L’esplosione del casolare nel parco degli Acquedotti, con la morte di due anarchici legati al gruppo Cospito al suo interno, è diventato un caso (anche) politico. E, dato che tra le piste degli investigatori c’è anche l’attentato, è stato convocato per sabato, al Viminale, il Comitato di analisi strategica antiterrorismo, nel quale probabilmente si parlerà anche dei rischi legati ai movimenti anarchici, definiti nella relazione annuale dell’intelligence la minaccia più concreta per il nostro paese.

L’esplosione

Partiamo dall’esplosione. Per gli investigatori, spiega l’Ansa, sono stati gli anarchici a causare la deflagrazione probabilmente mentre assemblavano un ordigno artigianale. L’allarme è scattato venerdì mattina quando un guardiano ha contattato il 112 dopo aver visto un cadavere sotto le macerie.

Il cedimento, però, potrebbe essere avvenuto diverse ore prima. Nella serata di giovedì, infatti, era stato sentito un boato in zona. I vigili del fuoco hanno avviato ricerche e trovato poco dopo il secondo corpo.
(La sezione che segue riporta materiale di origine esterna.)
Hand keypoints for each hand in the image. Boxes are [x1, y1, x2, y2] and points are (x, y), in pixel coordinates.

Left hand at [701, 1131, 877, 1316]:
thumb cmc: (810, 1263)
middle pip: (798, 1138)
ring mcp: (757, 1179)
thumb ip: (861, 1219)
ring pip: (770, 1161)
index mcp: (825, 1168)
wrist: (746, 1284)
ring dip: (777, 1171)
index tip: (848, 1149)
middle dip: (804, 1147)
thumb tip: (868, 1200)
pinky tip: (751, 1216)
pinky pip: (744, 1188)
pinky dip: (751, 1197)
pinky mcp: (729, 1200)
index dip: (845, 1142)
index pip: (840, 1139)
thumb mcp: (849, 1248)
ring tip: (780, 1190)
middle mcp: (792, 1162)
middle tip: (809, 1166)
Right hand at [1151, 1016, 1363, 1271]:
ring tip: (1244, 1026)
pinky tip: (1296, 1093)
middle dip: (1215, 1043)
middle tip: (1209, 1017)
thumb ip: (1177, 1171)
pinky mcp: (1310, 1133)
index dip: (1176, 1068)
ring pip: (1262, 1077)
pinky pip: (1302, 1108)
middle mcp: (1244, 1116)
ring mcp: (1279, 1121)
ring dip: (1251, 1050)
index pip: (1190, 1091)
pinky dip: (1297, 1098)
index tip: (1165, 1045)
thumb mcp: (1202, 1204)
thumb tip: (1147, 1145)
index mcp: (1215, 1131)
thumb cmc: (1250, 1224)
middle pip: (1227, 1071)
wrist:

Sul posto è arrivata la polizia con la scientifica per i rilievi. Gli investigatori si sono messi al lavoro per chiarire la dinamica e dare un nome alle vittime.

Le vittime

Le due vittime sono Alessandro Mercogliano e Sara Ardizzone, nomi noti del ’gruppo Cospito’. Per chi indaga si trovavano nel casolare per confezionare un ordigno e stavano pianificando un’azione da mettere in atto probabilmente nelle prossime settimane. Mercogliano, in particolare, aveva un braccio mutilato, avvalorando l’ipotesi che stesse maneggiando una bomba.

Alessandro Marcogliano, di 53 anni, era stato processato per azioni a sfondo terroristico a Torino. Fu uno dei cinque condannati nel 2019 del maxi processo per terrorismo ad anarchici accusati di avere dato vita alle Fai-Fri, i gruppi che dal 2003 al 2016 si sarebbero resi autori di una quantità di ’azioni dirette’ – dagli ordigni ai plichi esplosivi – contro politici, giornalisti, forze dell’ordine. I giudici della Corte d’Assise ad aprile di quell’anno lo condannò a 5 anni mentre ad Alfredo Cospito ne furono inflitti 20.